I was nineteen, atheist, humanist, fighting against totalitarianism for freedom of speech and democracy. Ethnicity and nationalism were plagues of the past. Or if they were not yet, they soon would become part of the past.

My Jewish fiancé was in Canada and didn't even know of my discovery. So much for my converting. He never found out. I could never write to him such news. It wouldn't be politically correct to send something like that in the mail.

I never confronted my mother about this family secret. I thought her silence was due to the political climate and her own convictions and philosophy of belonging, of being assimilated into the larger society. As far as she was concerned, she had kept the secret to help me. It was better not to have a dual identity. I was Romanian and that was that. No need for anything else.

I never confronted my father about his part in the secret either. I probably never will. I know why he did it, and in the circumference of his personality it makes perfect sense. Goal over means: he wanted me and did everything to get me. In the end it didn't work.

It was the fear of losing me that kept my mother, my grandfather, my maternal relatives from ever telling me my family history. Fear and political manipulation had power over them and blocked half of my heritage.

Some years ago when the kids were still young, I brought home two of the menorah that the Lubavitch Rabbi had been handing out at a new synagogue in town. My boys know their grandmother is Jewish.
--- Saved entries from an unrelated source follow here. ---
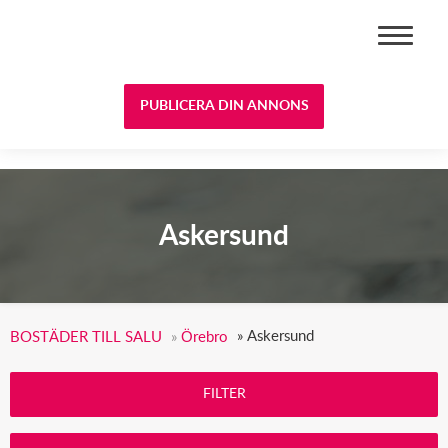
BOSTÄDER TILL SALU
PUBLICERA DIN ANNONS
Askersund
»
Askersund
BOSTÄDER TILL SALU
»
Örebro
FILTER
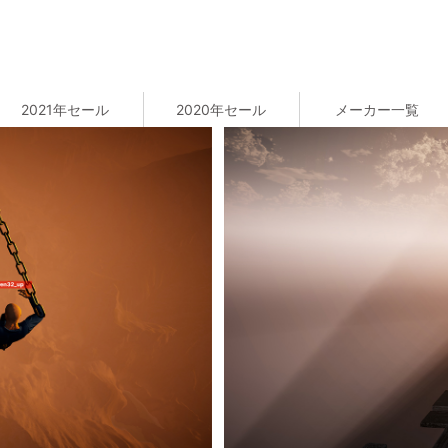
2021年セール
2020年セール
メーカー一覧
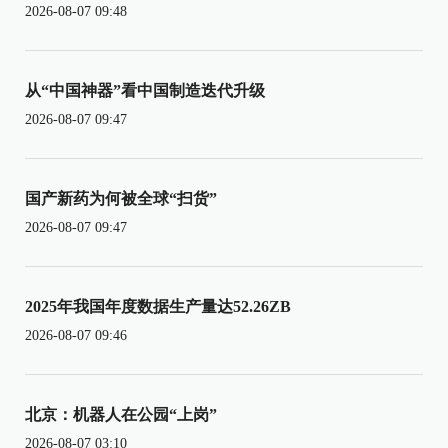
2026-08-07 09:48
从“中国神器”看中国制造迭代升级
2026-08-07 09:47
国产新药为何被全球“扫货”
2026-08-07 09:47
2025年我国年度数据生产量达52.26ZB
2026-08-07 09:46
北京：机器人在公园“上岗”
2026-08-07 03:10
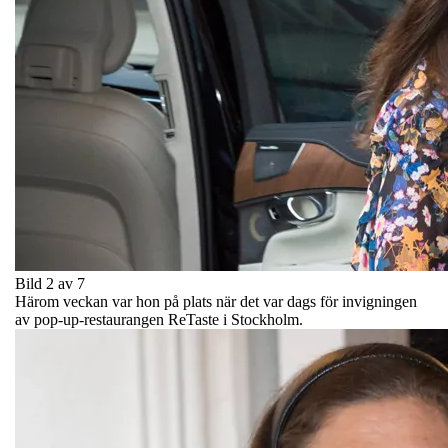
Bild 2 av 7
Härom veckan var hon på plats när det var dags för invigningen
av pop-up-restaurangen ReTaste i Stockholm.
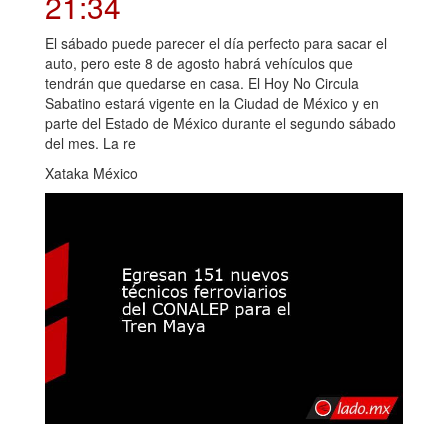
21:34
El sábado puede parecer el día perfecto para sacar el
auto, pero este 8 de agosto habrá vehículos que
tendrán que quedarse en casa. El Hoy No Circula
Sabatino estará vigente en la Ciudad de México y en
parte del Estado de México durante el segundo sábado
del mes. La re
Xataka México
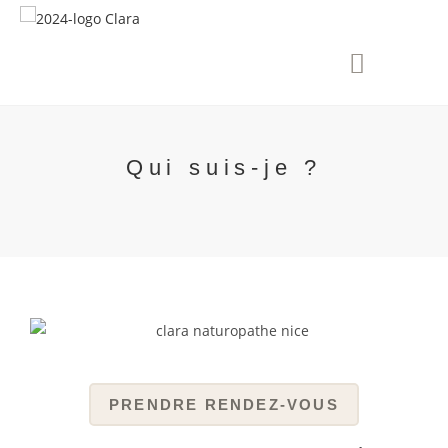
PRENDRE RENDEZ-VOUS
Qui suis-je ?
PRENDRE RENDEZ-VOUS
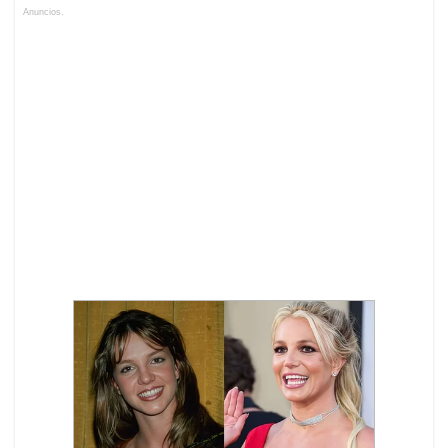
Anuncios.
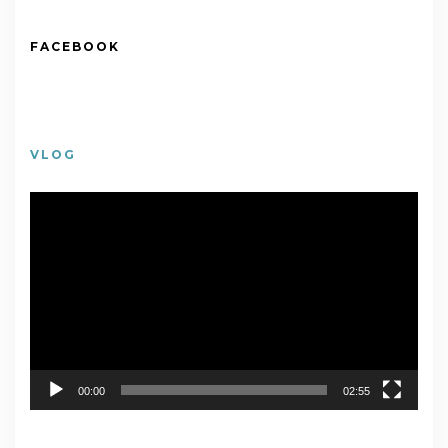
FACEBOOK
VLOG
視
訊
播
放
器
00:00
02:55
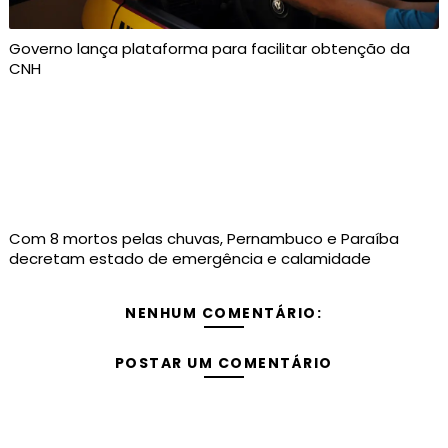
Governo lança plataforma para facilitar obtenção da
CNH
Com 8 mortos pelas chuvas, Pernambuco e Paraíba
decretam estado de emergência e calamidade
NENHUM COMENTÁRIO:
POSTAR UM COMENTÁRIO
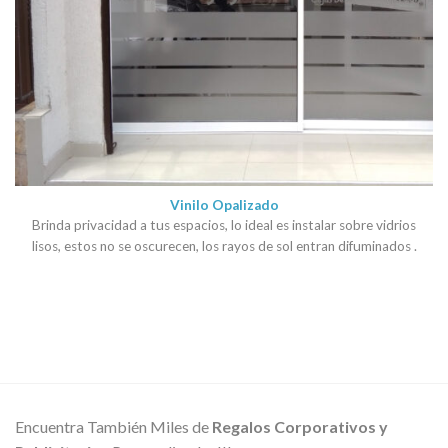
Vinilo Opalizado
Brinda privacidad a tus espacios, lo ideal es instalar sobre vidrios
lisos, estos no se oscurecen, los rayos de sol entran difuminados .
Encuentra También Miles de
Regalos Corporativos y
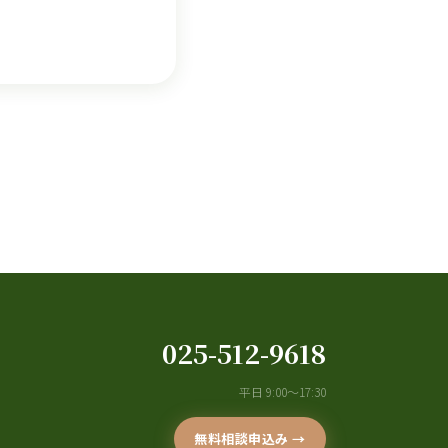
025-512-9618
平日 9:00〜17:30
無料相談申込み →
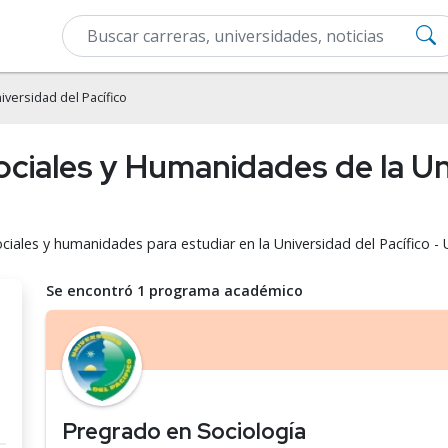
iversidad del Pacífico
ociales y Humanidades de la Un
ociales y humanidades para estudiar en la Universidad del Pacífico -
Se encontró 1 programa académico
Pregrado en Sociología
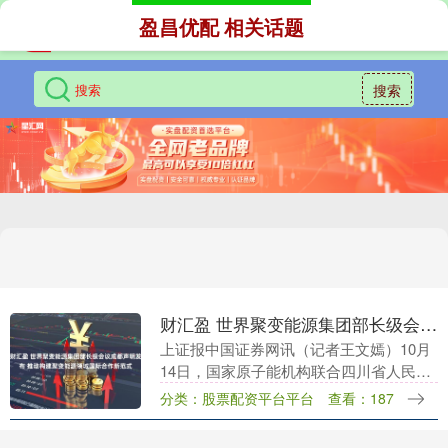
盈昌优配 相关话题
搜索
财汇盈 世界聚变能源集团部长级会议成都声明发布 推动构建聚变能源领域国际合作新范式
上证报中国证券网讯（记者王文嫣）10月
14日，国家原子能机构联合四川省人民政
府、国际原子能机构，在四川省成都市主
分类：股票配资平台平台
查看：187
办世界聚变能源集团第2次部长级会议，现
场发布《世....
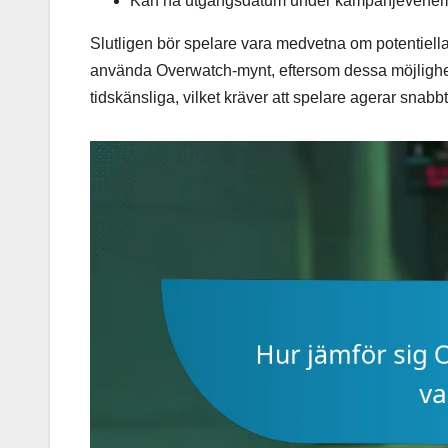
Kan ha utgångsdatum under kampanjevene
Slutligen bör spelare vara medvetna om potentiell
använda Overwatch-mynt, eftersom dessa möjlighe
tidskänsliga, vilket kräver att spelare agerar snabbt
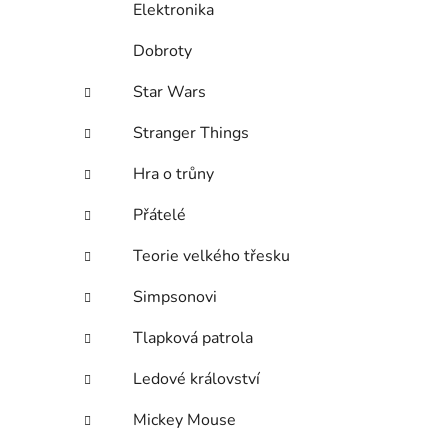
Elektronika
Dobroty
Star Wars
Stranger Things
Hra o trůny
Přátelé
Teorie velkého třesku
Simpsonovi
Tlapková patrola
Ledové království
Mickey Mouse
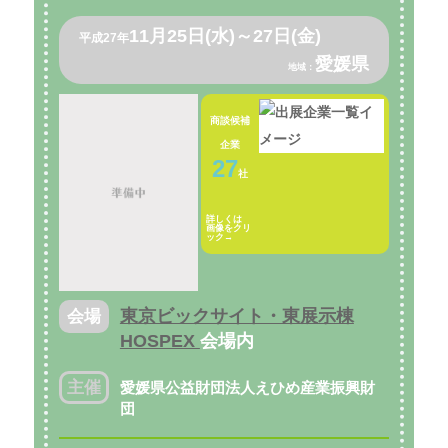
11月25日(水)～27日(金)
平成27年
愛媛県
地域：
商談候補
企業
27
社
詳しくは
画像をクリ
ック→
東京ビックサイト・東展示棟
会場
HOSPEX
会場内
主催
愛媛県公益財団法人えひめ産業振興財
団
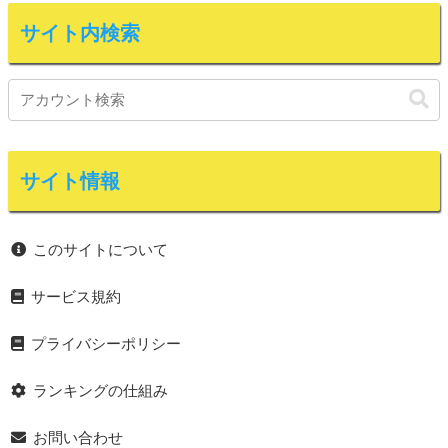
サイト内検索
サイト情報
このサイトについて
サービス規約
プライバシーポリシー
ランキングの仕組み
お問い合わせ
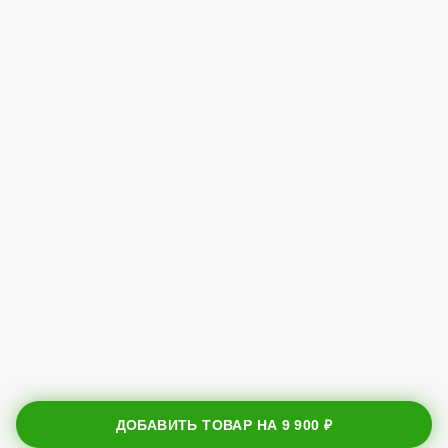
ДОБАВИТЬ ТОВАР НА
9 900 ₽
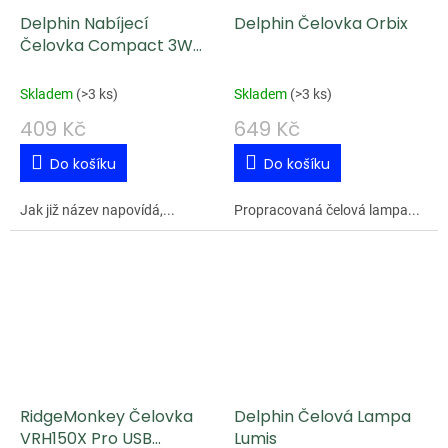
Delphin Nabíjecí
Delphin Čelovka Orbix
Čelovka Compact 3W
120lm 1200mAh
Skladem
(
>3 ks
)
Skladem
(
>3 ks
)
409 Kč
649 Kč
Do košíku
Do košíku
Jak již název napovídá,...
Propracovaná čelová lampa...
RidgeMonkey Čelovka
Delphin Čelová Lampa
VRH150X Pro USB
Lumis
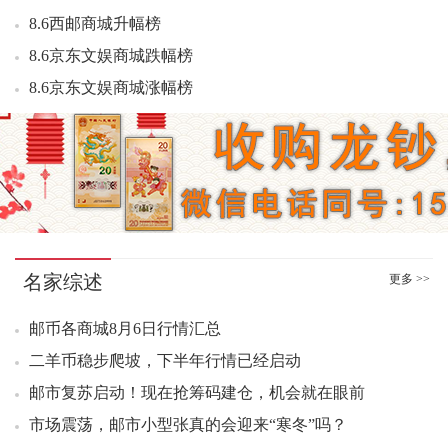
10：31 1980年贰角 中银宝点 （互动金标）723.00元成交2
8.6西邮商城升幅榜
2026-8-5上海金上海银行情
10：32 1962年三版一角华夏红（互动金标）609.00元成交1
8.6京东文娱商城跌幅榜
2026年/8月1日--31日(71套国卡最新报价...
10：33 1962年壹角背紫钛白纤云（互动金标）260.00元成交1
8.6京东文娱商城涨幅榜
2026年8月4日今日跌幅排行榜
10：34 三轮虎大版好品60.00元成交20版
8.6京东文娱商城钱币热销榜
2026年8月4日今日升幅排行榜
10：34 1962年壹角 一心为国（互动金标）668.00元成交1
8.6京东文娱商城封片热销榜
10：34 1953年贰分 霸王祥云（互动金标）150.00元成交1
2026年8月4日品种成交排行榜
10：36 东北虎豹纪念币原盒10.20元成交100枚
8.6京东文娱商城邮票热销榜
10：37 1980年贰角 金丝背绿（互动金标）1050.00元成交1
8.5西邮商城成交额排行
10：39 1962年壹角 红宝石（互动金标）1500.00元成交1
8.5西邮商城成交量排行
10：43 清明节小版原包5.50元成交400版
名家综述
8.5西邮商城跌幅榜
更多 >>
10：52 玄奘小型张（互动评级）10.70元成交10
8.5西邮商城升幅榜
10：52 1962年壹角背紫钛白纤云（互动金标）260.00元成交1
邮币各商城8月6日行情汇总
8.5京东文娱商城跌幅榜
10：55 1962年壹角 红宝石（互动金标）1500.00元成交1
二羊币稳步爬坡，下半年行情已经启动
8.5京东文娱商城涨幅榜
10：56 拜年五大版好品12.60元成交60版
邮市复苏启动！现在抢筹码建仓，机会就在眼前
11：00 1962年壹角 渡背水印（互动金标）269.00元成交2
8.5京东文娱商城钱币热销榜
市场震荡，邮市小型张真的会迎来“寒冬”吗？
11：02 1962年三版一角华夏红（互动金标）599.00元成交2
They consider themselves "a little bit Jewish," and they proudly announce this all the time, to their grandfather, too. My husband, a Catholic, knows more about Jewish traditions and holidays than I do, and what I know I learned in America where I, too, read poems to my children with a funny accent, revealing new meanings to old words. I even write for them: poems and stories full of misspellings and grammatical errors.

Some years ago, for the first time in my life, without knowing how to, I lit candles on the menorah. Which side gets lit first? I still don't know. We still have those menorahs but don't really use them. No prayers either, Jewish or Christian. We know none. A tree, presents, decoration, a mention and a greeting for Hanukah. My kids jokingly sing a song they've learned many years ago in school.

I've learned a lot about Judaism and Jewish history in the past years since I've learned to read English and found many books at the public library, my main source of Jewish and American studies. I don't know if I am ready or even want to learn about all the rituals involved in either Christianity or Judaism. I don't even know how to answer that pesky question that still comes up now and again, "Are you Jewish?" but I know I want to give my children the choice I was never given. I want to give them the choice to learn whom they are. It is strange, isn't it? In a country where most people's "roots" don't go deeper than two to three generations, I worry about my boys knowing whom their great grandparents were. Maybe it is because family gives context to life, and I am trying to supply another mahogany box full of pictures and stories of yet one more missing family.

And isn't that what Christmas and Chanukah, my dearest St. Nicholas and all the other holidays are about? A celebration of life no matter how dysfunctional, of self no matter how confused, and of family no matter how disjointed.